United Nations Security Council Resolution 1801 was unanimously adopted on 20 February 2008.


The Security Council this afternoon extended its authorization of the African Union Mission in Somalia (AMISOM) for a further period of six months, until 20 August.

Unanimously adopting resolution 1801 (2008) and acting under Chapter VII of the United Nations Charter, the Council authorized AMISOM to take all necessary measures, as appropriate, to carry out its mandate, as set out in resolution 1772 (2007) (see Press Release SC/9101), underlining that the Mission could take all necessary measures to provide security for key infrastructure and to contribute to the creation of the necessary security conditions for the provision of humanitarian assistance.

By the text, the Council reaffirmed its intention to take measures against those who sought to prevent or block a peaceful political process, or those who threatened the Transitional Federal Institutions or AMISOM by force, or took action that would undermine stability in Somalia or the region.

The Council also affirmed its intention to meet promptly following the Secretary-General’s report, expected for 10 March, which would offer specific options and recommendations to strengthen the ability of the United Nations Political Office in Somalia (UNPOS), to support further the full deployment of AMISOM, and to prepare for the possible deployment of a United Nations peacekeeping force to succeed AMISOM.

Emphasizing the continued contribution made to Somalia’s peace and security by the arms embargo imposed by resolution 733 (1992) and subsequent amendments, the Council demanded that all Member States comply fully with it. It encouraged Member States whose naval vessels and military aircraft operate in international waters and airspace adjacent to Somalia’s coast to be vigilant to piracy and to take appropriate action to protect merchant shipping, especially concerning the transportation of humanitarian aid. It welcomed the contribution made by France to protect World Food Programme (WFP) naval convoys and the support now provided by Denmark.

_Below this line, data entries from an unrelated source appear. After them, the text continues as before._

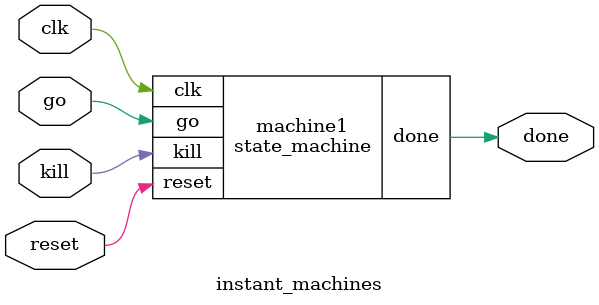
<source format=v>

module state_machine (clk, reset, go, kill, done);

    input clk;
    input reset;
    input go;
    input kill;
    
    output done;
    reg done;

    reg [1:0] state;      //To implement the current state  
    reg [6:0] count;      //To count while in active state

    //Local parameters for alphanumeric mapping, on the other hand, define is global
    parameter idle = 2'b00;
    parameter active = 2'b01;
    parameter finish = 2'b10;
    parameter abort = 2'b11;

    //State machine
    always @ (posedge clk or posedge reset)
        begin
            if (reset)
                state <= idle;
            else
                case (state)
                    idle:
                        if (go) state <= active;
                    active:
                        if (kill) state <= abort;
                        else if (count == 7'd100) state <= finish;
                    finish:
                        state <= idle;
                    abort:
                        if (!kill) state <= idle;
                    default:
                        state <= idle;
                endcase
        end

    //Counter
    always @ (posedge clk or posedge reset)
        begin
            if (reset)
                count <= 7'h00;
            else if (state == finish || state == abort)
                count <= 7'h00;
            else if (state == active)
                count <= count + 1;
        end

    //Done register
    always @ (posedge clk or posedge reset)
        begin
            if (reset)
                done <= 1'b0;
            else if (state == finish)
                done <= 1'b1;
            else
                done <= 1'b0;
        end

endmodule


//Modular design

module instant_machines(clk, reset, go, kill, done);

    input clk, reset, go, kill;

    output done;

    //Does continuous assignment to the signals (so registers are not allowed directly)
    state_machine machine1(clk, reset, go, kill, done);

endmodule
</source>
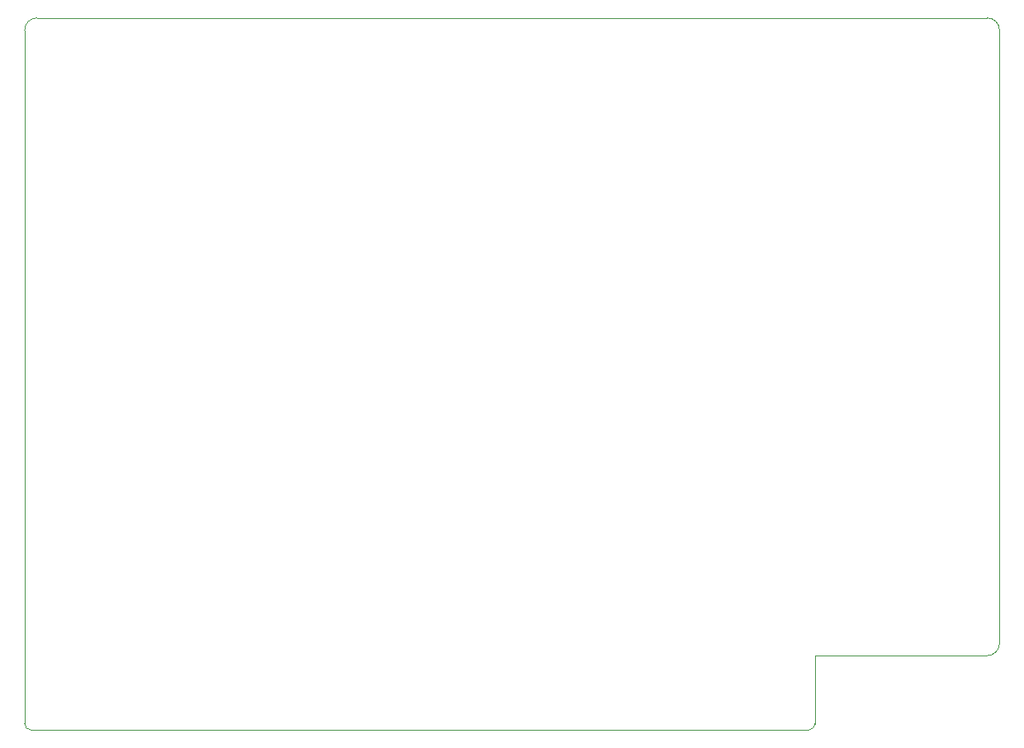
<source format=gm1>
%TF.GenerationSoftware,KiCad,Pcbnew,(5.1.9)-1*%
%TF.CreationDate,2021-04-22T20:22:13+08:00*%
%TF.ProjectId,BasicSerial,42617369-6353-4657-9269-616c2e6b6963,rev?*%
%TF.SameCoordinates,Original*%
%TF.FileFunction,Profile,NP*%
%FSLAX46Y46*%
G04 Gerber Fmt 4.6, Leading zero omitted, Abs format (unit mm)*
G04 Created by KiCad (PCBNEW (5.1.9)-1) date 2021-04-22 20:22:13*
%MOMM*%
%LPD*%
G01*
G04 APERTURE LIST*
%TA.AperFunction,Profile*%
%ADD10C,0.050000*%
%TD*%
G04 APERTURE END LIST*
D10*
X96647000Y-141605000D02*
X96647000Y-70485000D01*
X196596000Y-70485000D02*
X196596000Y-133350000D01*
X195326000Y-69215000D02*
X97917000Y-69215000D01*
X96647000Y-70485000D02*
G75*
G02*
X97917000Y-69215000I1270000J0D01*
G01*
X195326000Y-69215000D02*
G75*
G02*
X196596000Y-70485000I0J-1270000D01*
G01*
X97282000Y-142240000D02*
X177038000Y-142240000D01*
X177673000Y-134620000D02*
X195326000Y-134620000D01*
X196596000Y-133350000D02*
G75*
G02*
X195326000Y-134620000I-1270000J0D01*
G01*
X177673000Y-141605000D02*
X177673000Y-134620000D01*
X177673000Y-141605000D02*
G75*
G02*
X177038000Y-142240000I-635000J0D01*
G01*
X97282000Y-142240000D02*
G75*
G02*
X96647000Y-141605000I0J635000D01*
G01*
M02*

</source>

After the vote, South Africa’s representative said his delegation had voted in favour, even though it would have preferred that the Council had deferred taking a decision until the requested report of the Secretary-General had been received. A compromise had been accepted, by which the Council would consider the matter immediately after receipt of the report. The Secretary-General’s report would provide the Council with alternative approaches to the issue of Somalia. The Council had to demonstrate that its mandate to maintain international peace and security applied to Somalia, as well.

He said AMISOM had been doing a great job, despite its capacity challenges. Lack of capacity, however, was not the only problem AMISOM confronted. Another problem was that AMISOM had been deployed as a stop-gap mission until the United Nations could take over. The international community must provide AMISOM not only with the necessary resources, it also had the obligation to support the political process necessary for bringing peace and stability to the country.[1]